US Music Schools Recruiting Abroad

SEVERAL top music schools in the United States are holding auditions in the Orient, hoping to take advantage of the surge of interest among young Asians in pursuing musical training abroad. Last fall, officials from the Eastman School of Music, the Peabody Conservatory, and the music schools of Oberlin College and the University of Miami formed a coalition and traveled to Tokyo, Seoul, Taipei, and Hong Kong in search of applicants.

Response was "phenomenal," says Jo Faulmann, coordinator of the trip and director of admissions for the School of Music at the University of Miami. The schools jointly auditioned more than 100 students and turned away half as many.
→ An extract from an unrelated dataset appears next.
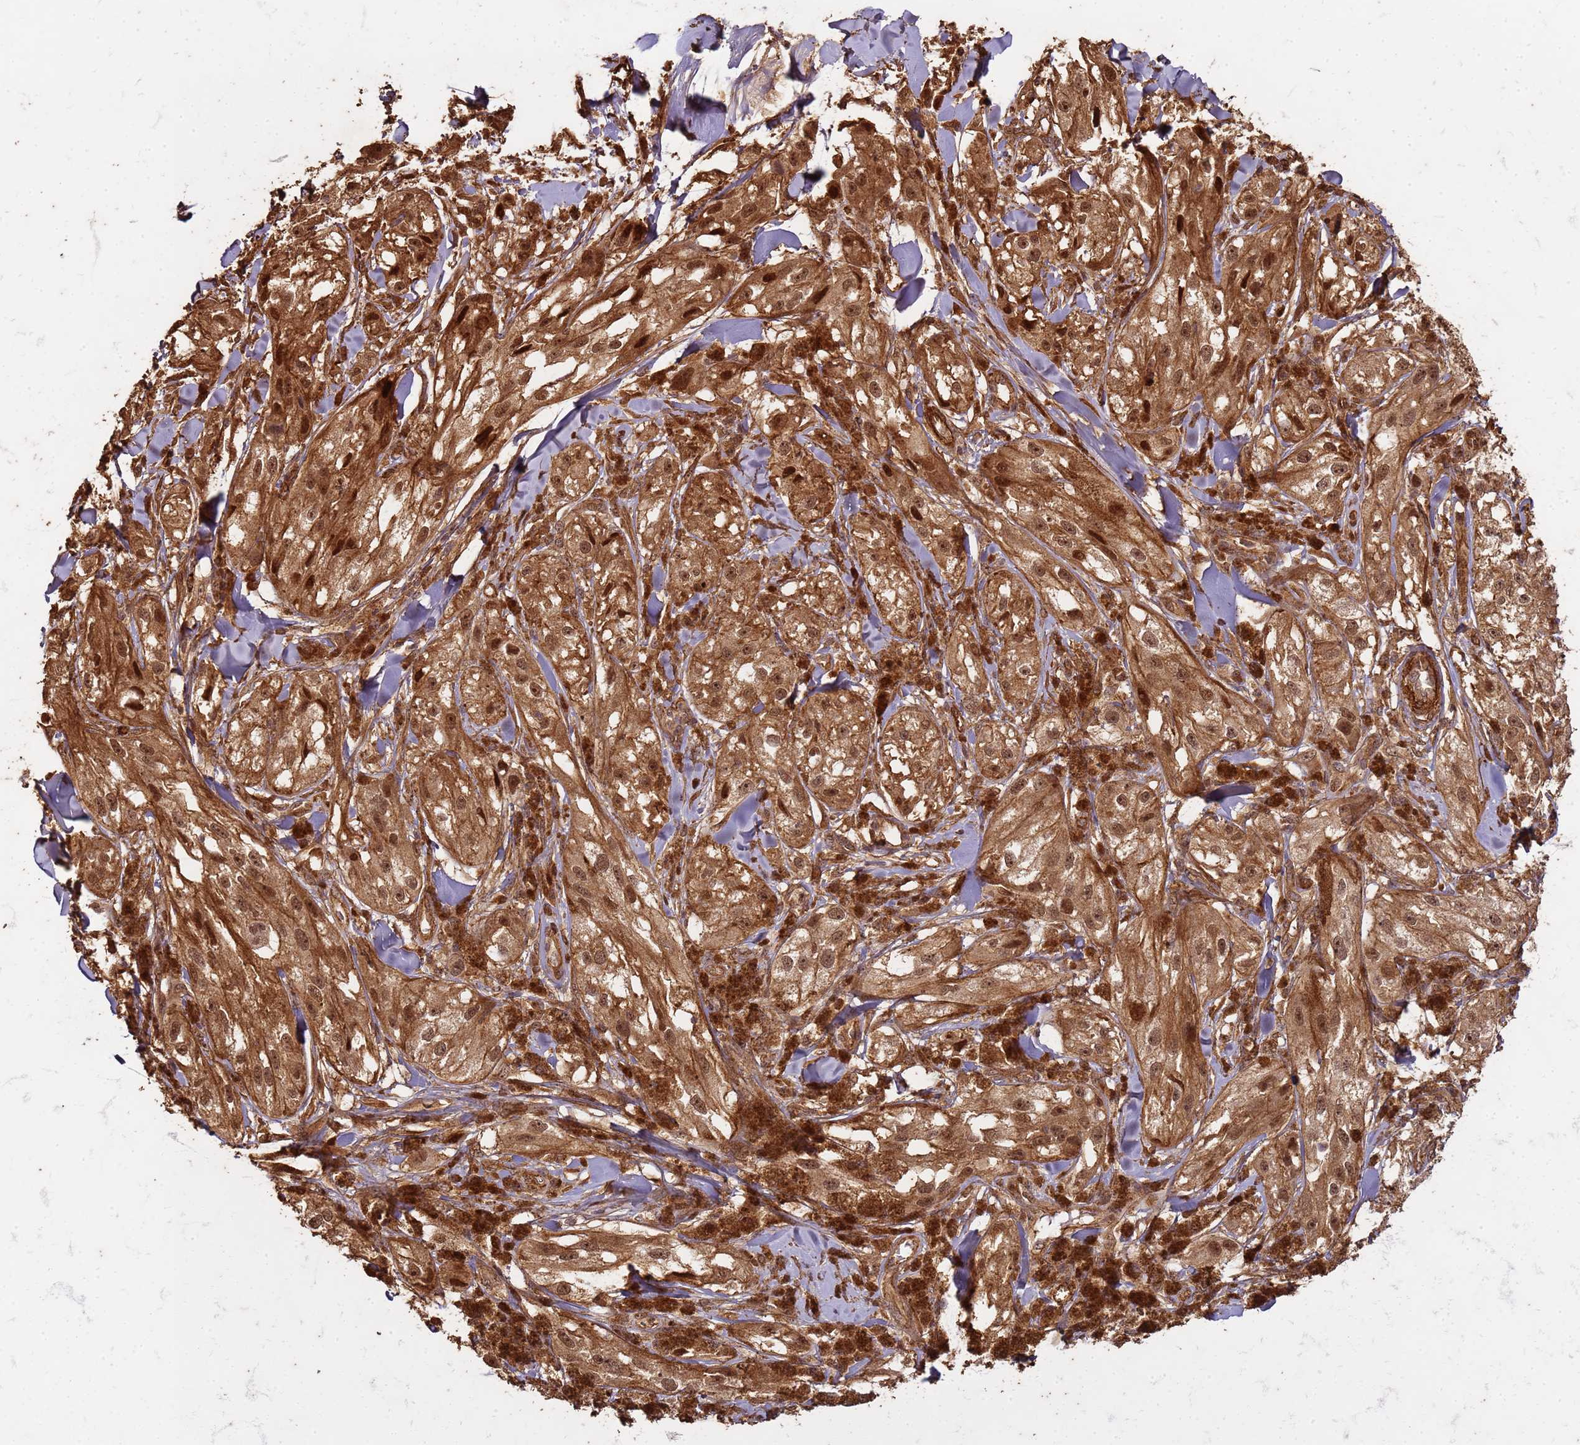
{"staining": {"intensity": "moderate", "quantity": ">75%", "location": "cytoplasmic/membranous,nuclear"}, "tissue": "melanoma", "cell_type": "Tumor cells", "image_type": "cancer", "snomed": [{"axis": "morphology", "description": "Malignant melanoma, NOS"}, {"axis": "topography", "description": "Skin"}], "caption": "Human malignant melanoma stained with a protein marker shows moderate staining in tumor cells.", "gene": "KIF26A", "patient": {"sex": "male", "age": 88}}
The "mystique" of the US and the overcrowded conditions in Asian music schools cause teenagers to dream of training in America, students say. "It's hard to get into colleges in Taiwan. If you want to be a musician - there's just not enough space," says 18-year-old violinist Mei-Ann Chen, who came to the US two years ago.

Admissions officials express no qualms about casting their nets in Asia. "I haven't denied a spot for a US kid in favor of an international student," says Robert Annis, dean of enrollment services at New England Conservatory of Music, which has held auditions in Asia for the past three years.

Rather, officials voice concern over the continuing downturn in the number of high-school seniors and over the widespread lack of music education in US schools that grooms children for further study.

"Quality is another issue here," says Ms. Faulmann. Her school found that Asians who came to study unsolicited were "hardworking and serious." Now, in response to the rising number of inquiries from Taiwan, Japan, and Korea coming in, it helps to go over there to provide "more personal contact," she says.